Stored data
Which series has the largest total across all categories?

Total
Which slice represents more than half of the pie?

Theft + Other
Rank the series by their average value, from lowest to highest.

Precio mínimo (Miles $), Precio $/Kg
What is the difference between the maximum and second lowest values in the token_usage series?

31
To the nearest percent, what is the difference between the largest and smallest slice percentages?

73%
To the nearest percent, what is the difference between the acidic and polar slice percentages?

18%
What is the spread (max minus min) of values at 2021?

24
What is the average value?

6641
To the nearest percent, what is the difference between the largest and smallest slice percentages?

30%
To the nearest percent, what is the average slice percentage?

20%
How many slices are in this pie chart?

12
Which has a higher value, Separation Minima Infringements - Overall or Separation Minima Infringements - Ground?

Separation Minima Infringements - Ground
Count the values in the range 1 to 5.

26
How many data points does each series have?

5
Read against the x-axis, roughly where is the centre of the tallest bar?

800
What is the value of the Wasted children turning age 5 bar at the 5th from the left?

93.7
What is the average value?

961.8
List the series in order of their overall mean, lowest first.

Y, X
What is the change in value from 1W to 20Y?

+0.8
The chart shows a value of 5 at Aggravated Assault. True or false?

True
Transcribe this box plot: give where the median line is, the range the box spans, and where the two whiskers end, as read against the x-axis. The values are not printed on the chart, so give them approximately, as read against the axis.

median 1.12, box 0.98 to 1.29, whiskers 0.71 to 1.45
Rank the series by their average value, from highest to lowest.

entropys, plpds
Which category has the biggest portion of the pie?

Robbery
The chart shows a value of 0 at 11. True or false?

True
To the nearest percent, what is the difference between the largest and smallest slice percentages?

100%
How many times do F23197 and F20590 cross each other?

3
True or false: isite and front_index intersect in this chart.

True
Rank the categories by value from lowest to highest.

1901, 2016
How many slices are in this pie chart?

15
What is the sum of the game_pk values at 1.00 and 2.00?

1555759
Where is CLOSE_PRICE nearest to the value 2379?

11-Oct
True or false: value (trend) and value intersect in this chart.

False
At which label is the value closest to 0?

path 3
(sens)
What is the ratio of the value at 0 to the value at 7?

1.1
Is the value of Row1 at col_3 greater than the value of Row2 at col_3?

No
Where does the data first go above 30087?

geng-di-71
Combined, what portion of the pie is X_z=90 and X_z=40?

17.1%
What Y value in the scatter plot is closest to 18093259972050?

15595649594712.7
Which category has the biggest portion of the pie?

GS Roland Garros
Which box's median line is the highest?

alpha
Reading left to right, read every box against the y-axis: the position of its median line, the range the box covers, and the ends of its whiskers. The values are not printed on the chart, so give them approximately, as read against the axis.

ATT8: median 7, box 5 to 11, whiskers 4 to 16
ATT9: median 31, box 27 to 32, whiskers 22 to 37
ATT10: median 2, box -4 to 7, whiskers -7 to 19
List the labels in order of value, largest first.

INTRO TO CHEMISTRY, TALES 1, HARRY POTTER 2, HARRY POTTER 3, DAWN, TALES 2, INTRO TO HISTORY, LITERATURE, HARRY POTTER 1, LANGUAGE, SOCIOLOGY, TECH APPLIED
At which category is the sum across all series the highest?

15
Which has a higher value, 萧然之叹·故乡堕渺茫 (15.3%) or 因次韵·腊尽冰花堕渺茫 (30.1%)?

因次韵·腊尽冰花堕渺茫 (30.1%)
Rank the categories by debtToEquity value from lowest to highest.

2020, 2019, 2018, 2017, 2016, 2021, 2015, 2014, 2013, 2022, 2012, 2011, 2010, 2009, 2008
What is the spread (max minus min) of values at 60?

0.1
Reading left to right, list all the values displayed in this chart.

What to produce
Locate each line in the listing above that contains the string "腊尽冰花堕渺茫", matching case exactly, and copy those lines out.

Task solution
Which has a higher value, 萧然之叹·故乡堕渺茫 (15.3%) or 因次韵·腊尽冰花堕渺茫 (30.1%)?
因次韵·腊尽冰花堕渺茫 (30.1%)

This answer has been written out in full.